Following China’s historic 2017 plastic waste import ban, the Environment Ministry of Japan has reported that the nation’s local governments are struggling with the amount of garbage being produced.

Reports cite, local governments are overwhelmed with the vast quantities of garbage and are clueless about what to do with it. In a recent government survey, around 25% of the total 102 local governments acknowledged that plastic waste rose significantly between January and July with stockpiles reaching and even crossing the legal limit in some cases.

According to a recent report, Japan exported over 1.5 million tons of plastic garbage to China every year before the ban. However, the sharp rise in plastic waste after the ban has caught local waste processing plants off-guard and has proved inadequacy in handling the garbage in a proper manner.

So far, there have not been any reports of illegal dumping of waste from the overburdened holding sites in Japan. However, industry experts and government officials claim that if an alternative resolution is not identified soon, then the practice of illegally disposing the garbage may become a common sight.

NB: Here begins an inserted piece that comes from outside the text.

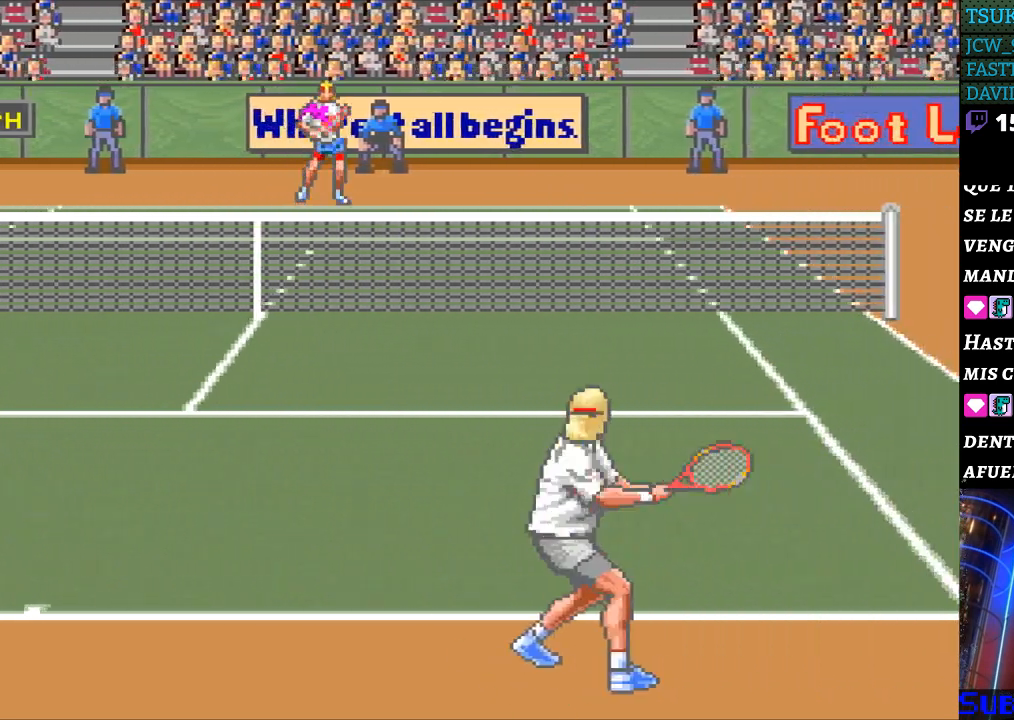
{"buttons": ["DPAD_RIGHT"], "events": [[133, "DPAD_RIGHT", "up"], [400, "DPAD_RIGHT", "down"]]}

While the Environment Ministry noted that plastic disposal including shredding or incinerating the plastic refuse has increased by around 56%. However, at least 25% of the garbage processors reported that they were simply burying it to increase the quantity of landfill disposed.

According to the survey, around 35% of Japanese waste processing companies are considering the possibility of establishing a limit on the plastic waste intake. Some of these companies have already begun limiting deliveries, cite reliable sources.

Government officials reportedly hinted the idea of imposing mandatory charges on customers by retailers for single-use plastics or plastic shopping bags. To bridge the massive gap created by the ban, Vietnam and Indonesia have increased waste imports. However, many southeast Asian countries are contemplating a blanket ban on plastic waste like China.